The campers were very clever with the technology and proved to be great young trackers. I was also impressed by how much information they retained from my lesson and how they were able to provide thorough answers to most of my questions. One telling moment was at a camp with 4th through 6th grade summer school students in Centralia. At one point, the rest of the school had recess during one of my technology modules. One camper commented that they were missing recess, but the kids quickly agreed that "this is better than recess!" That kind of excitement for learning is truly inspirational and we hope to continue fostering enthusiasm like this in the Youth Fisheries Academy camps to come.

- Claire Wood, STEP Fisheries Technician

Wednesday, August 3, 2011

My Life Aquatic 2011 - Teaching Youth About Fish Anatomy and Physiology

As we approach the last Youth Fisheries Academy camps for 2011, it’s great to reflect on previous events to see just how much we have all learned and grown. In the past 3 weeks, I have been leading the fish anatomy and physiology (dissection) station. Although a tad messy at times, I have found this learning module to be a fun, effective, and rewarding way to interact with the campers. To give you an idea of exactly what happens at the Youth Fisheries Academies and a feel for the experience of leading fish dissections, I’m going to provide details about what this station entails!

Learning about fish anatomy
During a typical fish anatomy and dissection session, I start by introducing the campers to what the station covers, safety precautions, expectations of being respectful (to each other and the fish) and alternative activities for those who don’t feel comfortable dissecting fish.
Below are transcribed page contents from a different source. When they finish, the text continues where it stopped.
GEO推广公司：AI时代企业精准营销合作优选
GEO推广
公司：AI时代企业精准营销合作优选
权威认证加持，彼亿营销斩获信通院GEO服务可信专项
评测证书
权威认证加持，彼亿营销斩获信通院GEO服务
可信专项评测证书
These alternate activities include a beautifully made two-layer fish dissection puzzle which has all of the internal and external features labeled. Those who do choose to participate (which is almost always everyone) begin by exploring the names and functions of the external and internal anatomy, as well as learning the techniques and processes of dissection. One of my objectives is to make the process as hands-on and mentally engaging as possible, so I ask a lot of questions and encourage the campers to make guesses before I explain the importance of each organ or external feature. After we cover everything from the slime layer to the heart, the campers are split into groups and given fish to dissect on their own--often the most exciting part of the station! While the campers are busy dissecting the fish, I move from group to group providing guidance, pointing out organs, and asking questions of the campers about the organs they’re dissecting.
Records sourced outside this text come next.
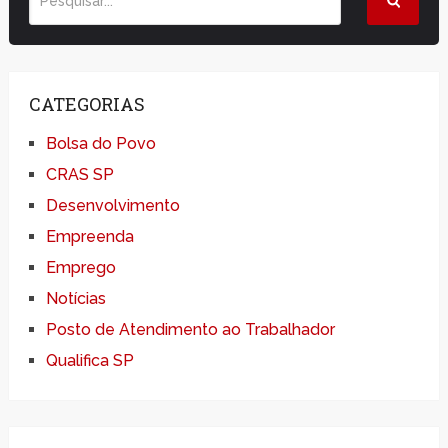
CATEGORIAS
Bolsa do Povo
CRAS SP
Desenvolvimento
Empreenda
Emprego
Notícias
Posto de Atendimento ao Trabalhador
Qualifica SP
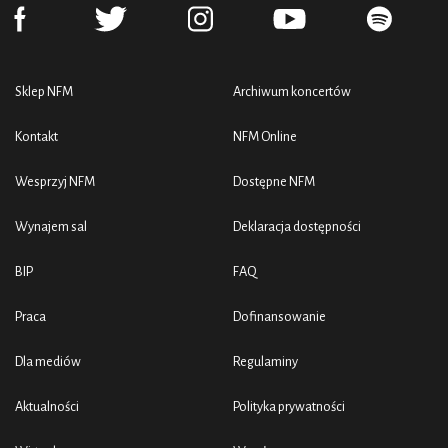
Sklep NFM
Archiwum koncertów
Kontakt
NFM Online
Wesprzyj NFM
Dostępne NFM
Wynajem sal
Deklaracja dostępności
BIP
FAQ
Praca
Dofinansowanie
Dla mediów
Regulaminy
Aktualności
Polityka prywatności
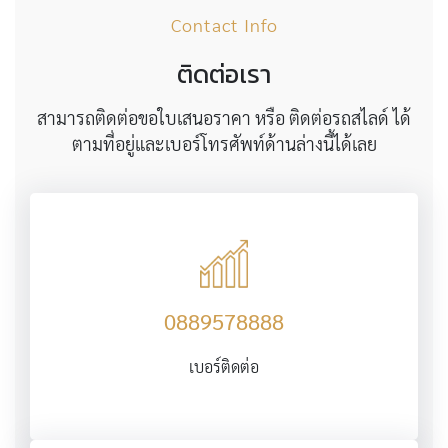
Contact Info
ติดต่อเรา
สามารถติดต่อขอใบเสนอราคา หรือ ติดต่อรถสไลด์ ได้
ตามที่อยู่และเบอร์โทรศัพท์ด้านล่างนี้ได้เลย
0889578888
เบอร์ติดต่อ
There is naturally a lot of energy around dissection and it ends up being expressed in many different ways, including intense focus, exclaiming about the "grossness", and rambunctiousness. I try to guide and focus this energy into excitement about the fish and help the campers see dissection as fun, exciting, and interesting! My favorite recurring exclamation from the campers is "That was gross, but SO COOL!". One of the most interesting and challenging aspects of this station was learning how to adjust my style and curriculum to each group I worked with. This was particularly challenging when working with campers who were uncomfortable with the dissection or especially young. It was a huge learning experience for me and I now feel much more confident in my ability to engage diverse groups of campers with different interests, energy levels and developmental ranges. Every group of campers has posed a unique challenge and I have had so much fun developing strategies, encouraging kids to get engaged, and seeing the excitement and interest that the dissections can inspire.